Die Linie ist eine Möglichkeit, die Qualität oder das Timbre einer Situation zu vermitteln, und sie besitzt eine Struktur, die klar, abstrakt und mehr oder weniger denkbar ist, aber es ist die Tonalität oder die, wenn man so will, Ganzheit einer Situation, zu der ich zu gelangen versuche. Meine Eingriffe sind gewöhnlich gering, vielleicht weil es so scheint, als sei jener erste Moment, in dem die Dinge sich zu verbinden beginnen, das Interessante.

P.S.1
Im Sommer 1977 hatte ich einen Monat lang die Gelegenheit, im P.S.1 in Long Island City eine Fläche von etwa 10.000 Quadratfuß (etwa 930 qm) als Atelier zu benutzen. Ich hatte in den Jahren zuvor das Bedürfnis nach immer größeren und unhandlicheren Formaten entwickelt, und das hatte unvermeidlich dazu geführt, daß ich in meinem Atelier immer nur jeweils eine Arbeit aufbauen konnte. Auch Austellungen bestanden oft nur aus einem Werk. Aus diesem Grund war es für mich schwierig, meine Erfahrungen miteinander in eine Wechselbeziehung zu bringen, und für einen Betrachter war es fast unmöglich, genug zu sehen, um zu begreifen, was ich wollte.
Diese sieben großen Räume zum Arbeiten zu haben, war eine kleine Offenbarung, insofern als ich zum erstenmal sehen konnte, wie diese Stücke sich zueinander verhielten, und ich in der Lage war, simultan an ihnen zu arbeiten. Es war eine Gelegenheit, einigen Dingen, an denen ich jeweils einzeln herumgeknabbert hatte, eine endgültige Form zu geben, vor allem aber eine Gelegenheit, an ein und demselben Ort viele Stücke fertigzustellen. Eine normale Folge meiner Arbeit ist, daß nicht sehr vieles für sehr lange an irgendeinem Ort existieren kann.

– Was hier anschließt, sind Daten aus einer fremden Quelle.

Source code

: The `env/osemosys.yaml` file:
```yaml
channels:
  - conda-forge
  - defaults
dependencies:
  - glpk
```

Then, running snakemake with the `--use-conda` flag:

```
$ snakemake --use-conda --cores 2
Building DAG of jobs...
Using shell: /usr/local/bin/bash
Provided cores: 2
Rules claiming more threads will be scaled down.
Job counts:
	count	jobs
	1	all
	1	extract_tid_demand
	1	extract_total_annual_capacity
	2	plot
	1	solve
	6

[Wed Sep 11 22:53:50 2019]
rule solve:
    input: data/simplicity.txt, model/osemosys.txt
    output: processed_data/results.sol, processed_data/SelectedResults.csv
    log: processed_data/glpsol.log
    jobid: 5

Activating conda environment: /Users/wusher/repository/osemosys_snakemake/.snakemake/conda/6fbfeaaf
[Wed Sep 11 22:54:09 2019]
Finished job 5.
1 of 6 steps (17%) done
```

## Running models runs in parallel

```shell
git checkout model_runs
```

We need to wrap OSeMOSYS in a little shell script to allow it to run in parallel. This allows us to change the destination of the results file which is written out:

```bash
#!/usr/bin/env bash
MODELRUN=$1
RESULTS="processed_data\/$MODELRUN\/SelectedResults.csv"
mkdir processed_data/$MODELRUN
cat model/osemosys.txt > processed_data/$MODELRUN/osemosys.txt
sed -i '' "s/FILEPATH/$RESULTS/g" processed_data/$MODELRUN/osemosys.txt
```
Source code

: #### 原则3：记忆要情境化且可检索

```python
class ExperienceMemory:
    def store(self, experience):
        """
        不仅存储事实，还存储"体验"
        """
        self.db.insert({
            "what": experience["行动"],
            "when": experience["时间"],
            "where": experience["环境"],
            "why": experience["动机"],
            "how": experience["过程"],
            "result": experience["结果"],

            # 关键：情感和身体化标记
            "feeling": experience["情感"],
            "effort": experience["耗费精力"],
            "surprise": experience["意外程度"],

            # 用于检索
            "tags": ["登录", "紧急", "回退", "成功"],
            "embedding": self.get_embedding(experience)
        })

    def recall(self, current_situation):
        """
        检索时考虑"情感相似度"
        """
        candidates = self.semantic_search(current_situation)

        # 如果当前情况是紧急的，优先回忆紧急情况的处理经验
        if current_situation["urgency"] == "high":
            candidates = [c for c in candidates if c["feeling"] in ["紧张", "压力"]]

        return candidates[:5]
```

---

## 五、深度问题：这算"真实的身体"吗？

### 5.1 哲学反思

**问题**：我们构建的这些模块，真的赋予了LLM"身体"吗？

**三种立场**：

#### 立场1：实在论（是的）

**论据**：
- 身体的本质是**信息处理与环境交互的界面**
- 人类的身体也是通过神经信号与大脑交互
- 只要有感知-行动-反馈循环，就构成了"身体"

Das Museum von Winchendon, das 1978 unter der engagierten Förderung der Dia Art Foundation mit seiner Renovierung begann, bot meinem Gefühl, daß die Dinge einfach zu immateriell seien, ein Gegenmittel an. Ich hatte zwölf Jahre lang an einem Werk gebaut, das fast durchweg nicht mehr existierte. Ich stellte kein Produkt her, das einfach erworben oder aufgehoben werden konnte, und ich empfand das starke Bedürfnis nach einem Gefühl materieller Kontinuität und Dauer. Die Vorstellung, sein eigenes Museum zu haben, ist schrullig und komisch, aber ich war sehr wohl der Meinung, daß das Werk irgendwo in einer einigermaßen dichten und dauerhaften Anordnung existieren sollte, außerhalb der Drei-Wochen-Gastspiele, die das ungefähre Höchstmaß in Galerien sind.

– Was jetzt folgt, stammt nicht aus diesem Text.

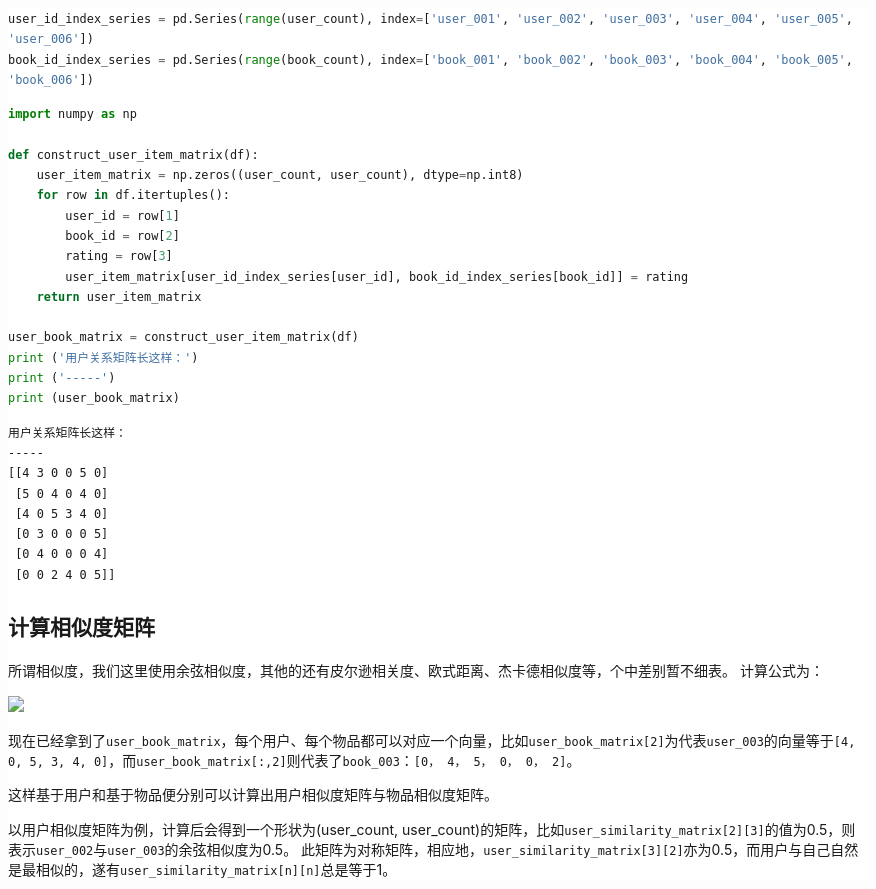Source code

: 
```python
user_id_index_series = pd.Series(range(user_count), index=['user_001', 'user_002', 'user_003', 'user_004', 'user_005', 'user_006'])
book_id_index_series = pd.Series(range(book_count), index=['book_001', 'book_002', 'book_003', 'book_004', 'book_005', 'book_006'])
```


```python
import numpy as np

def construct_user_item_matrix(df):
    user_item_matrix = np.zeros((user_count, user_count), dtype=np.int8)
    for row in df.itertuples():
        user_id = row[1]
        book_id = row[2]
        rating = row[3]
        user_item_matrix[user_id_index_series[user_id], book_id_index_series[book_id]] = rating
    return user_item_matrix

user_book_matrix = construct_user_item_matrix(df)
print ('用户关系矩阵长这样：')
print ('-----')
print (user_book_matrix)
```

    用户关系矩阵长这样：
    -----
    [[4 3 0 0 5 0]
     [5 0 4 0 4 0]
     [4 0 5 3 4 0]
     [0 3 0 0 0 5]
     [0 4 0 0 0 4]
     [0 0 2 4 0 5]]


## 计算相似度矩阵


所谓相似度，我们这里使用余弦相似度，其他的还有皮尔逊相关度、欧式距离、杰卡德相似度等，个中差别暂不细表。
计算公式为：

![](https://ws1.sinaimg.cn/large/0073xHwmgy1g09smu2endj30ze056aal.jpg)

现在已经拿到了`user_book_matrix`，每个用户、每个物品都可以对应一个向量，比如`user_book_matrix[2]`为代表`user_003`的向量等于`[4, 0, 5, 3, 4, 0]`，而`user_book_matrix[:,2]`则代表了`book_003`：`[0， 4， 5， 0， 0， 2]`。

这样基于用户和基于物品便分别可以计算出用户相似度矩阵与物品相似度矩阵。

以用户相似度矩阵为例，计算后会得到一个形状为(user_count, user_count)的矩阵，比如`user_similarity_matrix[2][3]`的值为0.5，则表示`user_002`与`user_003`的余弦相似度为0.5。 
此矩阵为对称矩阵，相应地，`user_similarity_matrix[3][2]`亦为0.5，而用户与自己自然是最相似的，遂有`user_similarity_matrix[n][n]`总是等于1。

Diese Dauerhaftigkeit, die mit der Eröffnung des Museums 1981 geschaffen war, stellte tatsächlich das notwendige Gefühl her, einige Festigkeit zu besitzen, und den Raum und die Werke zu entwerfen war ein großes Vergnügen für mich. Aber es war überraschend zu sehen, wie schnell das alles zu etwas völlig Eigenständigem wurde, das nicht unbedingt mehr mit mir zusammenhing. Als das Werk getan war, war es fertig, wogegen ich das bleibende Bedürfnis hatte, diese Dauerhaftigkeit zu zerstören, die ich mir gewünscht hatte. Vielleicht habe ich tatsächlich mein Dasein zum Wanderleben gemacht.